Чин мрачно кивнул. Он совершал преступление за преступлением: сначала украл кукурузную муку, теперь собирался совершить измену. Измена родине была самым тяжким злодеянием, за исключением причинения вреда лично Великому Руководителю, и после совершения этого преступления против государства пути назад уже не было.
Чин с горечью подумал о Судже, о надеждах на совместную жизнь и о том, как безрассудно он лишил себя всего этого одним необдуманным поступком. В тюрьме он часто представлял их совместную жизнь в Китае, но теперь, снова оказавшись в большом мире, осознал отрезвляющий в своей неопровержимости факт: если он покинет Чосон, то, скорее всего, никогда больше не увидит Суджу. По его телу пробежала дрожь, и Чин крепче сжал сложенные на груди руки.
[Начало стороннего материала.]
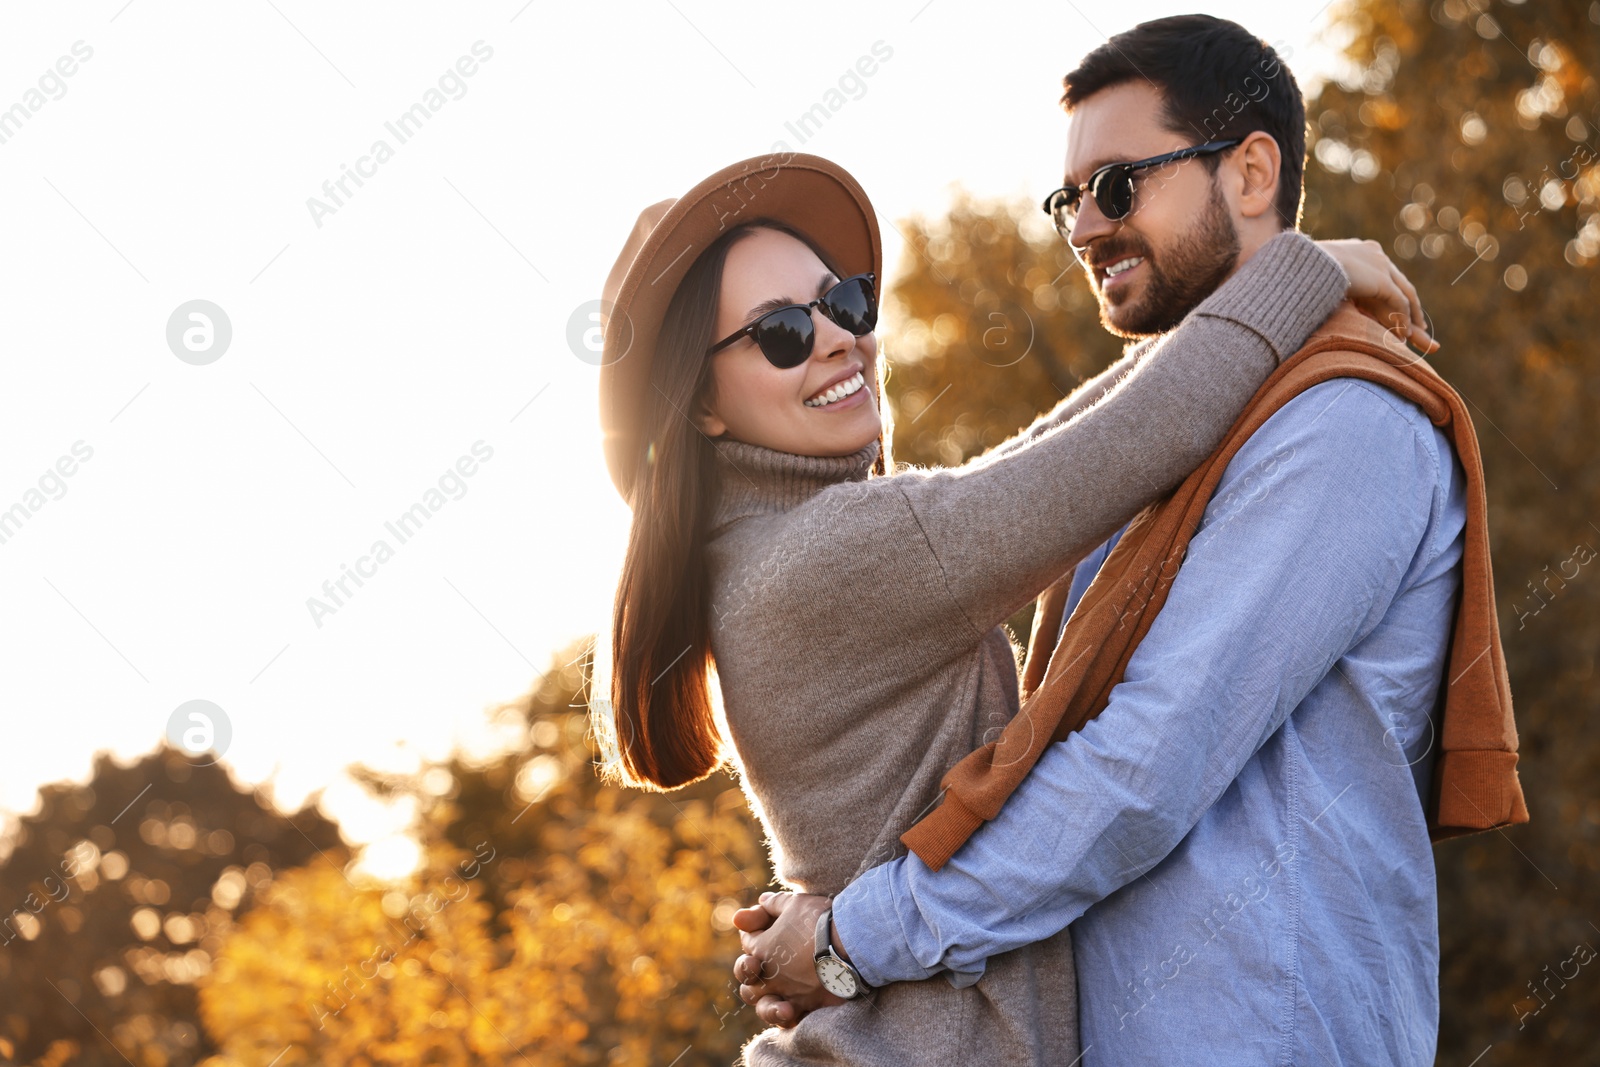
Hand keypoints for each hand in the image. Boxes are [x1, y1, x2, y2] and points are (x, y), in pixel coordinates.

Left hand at [731, 891, 842, 1027]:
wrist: (850, 944)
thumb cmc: (820, 920)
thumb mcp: (795, 903)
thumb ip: (774, 903)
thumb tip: (761, 900)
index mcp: (761, 948)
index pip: (748, 941)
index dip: (755, 931)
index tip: (768, 925)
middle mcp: (768, 975)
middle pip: (747, 977)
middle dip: (750, 968)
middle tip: (763, 962)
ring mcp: (786, 994)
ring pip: (762, 1004)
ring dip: (765, 998)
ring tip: (776, 993)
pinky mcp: (805, 1007)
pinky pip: (789, 1019)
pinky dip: (788, 1015)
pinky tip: (794, 1008)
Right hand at [1313, 238, 1437, 353]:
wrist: (1302, 264)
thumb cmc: (1299, 270)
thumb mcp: (1317, 274)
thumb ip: (1329, 281)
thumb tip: (1317, 291)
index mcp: (1361, 250)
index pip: (1383, 272)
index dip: (1391, 290)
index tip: (1395, 306)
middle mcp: (1375, 254)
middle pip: (1399, 282)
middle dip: (1409, 303)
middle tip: (1416, 323)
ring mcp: (1381, 265)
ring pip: (1405, 292)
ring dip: (1411, 315)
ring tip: (1411, 334)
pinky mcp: (1382, 280)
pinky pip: (1399, 302)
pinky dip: (1402, 318)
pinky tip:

— Будешь сообщать кому-нибудь тут, дома? — неуверенно спросил он.
— Нет. — Хёк горестно покачал головой при мысли о коллегах. — Этих стервецов на работе начнут допрашивать, как только они станут меня искать. Надеюсь, с ними все будет в порядке. — Беглецы никак не могли защитить близких: каждый их шаг негативно отражался на окружении, и эту волну нельзя было остановить. — Тебе придется оборвать все связи с родственниками, но позже ты сможешь передать весточку семье. Они поймут.
— Но как?
— Через посредников. Я кое-кого знаю.
— Они ездят туда и обратно?
— Сюда и в Китай.
— Значит, посредники могут доставлять сообщения туда и обратно, — повторил Чин, и в нем зародилась слабая надежда.
Он сосредоточил на ней все мысли и стал думать о том, нельзя ли таким же образом переправлять и людей.
— Отдохни, пока есть возможность. И, как я уже сказал, ты должен будешь найти ту гору с тоннелем, где мы с тобой встретимся. Там будут и другие, и, если нам повезет, мы не подцепим от них кожную заразу. Они даже могут помочь нам. Но долго оставаться в этом месте нельзя — можно сыграть в ящик.
Казалось, все дороги вели к смерти.
Дождь утихал, и Чин уже явственнее различал звук реки. Она была, в общем-то, совсем недалеко, в каких-то нескольких сотнях футов. Сердце быстро колотилось в груди от осознания того, что они находились совсем рядом с Китаем. Чин привалился к Хёку, радуясь тому, что он не один. Им удалось бежать, и теперь предстояло добраться до Китая. Чин наконец расслабился и закрыл глаза.
Хёк потряс Чина за плечо и прошептал:
— Эй, уже пора.
Чин открыл глаза и резко сел. Дождь закончился, но воздух под уступом скалы был сырым и холодным. Парень на четвереньках подполз к краю нависающей над ними глыбы, высунул голову и прислушался. Было тихо: ни шагов, ни хруста ломающихся под ногами веток.
Они одновременно встали на ноги, и Хёк махнул в сторону реки.
— Старайся держаться пониже и иди туда, а я пойду сюда. Удачи, старина. Увидимся на другом берегу. — Он заключил Чина в долгие крепкие объятия и похлопал по спине.
— Спасибо, старина, — сказал Чин. Он повстречал Хёка всего несколько месяцев назад, но они столько всего пережили вместе, что теперь тот был Чину как кровный брат. — Я увижу тебя в тоннеле, верно?
— Даже не сомневайся, — ответил Хёк.
Но во взглядах, которыми они обменялись напоследок, никакой уверенности не было.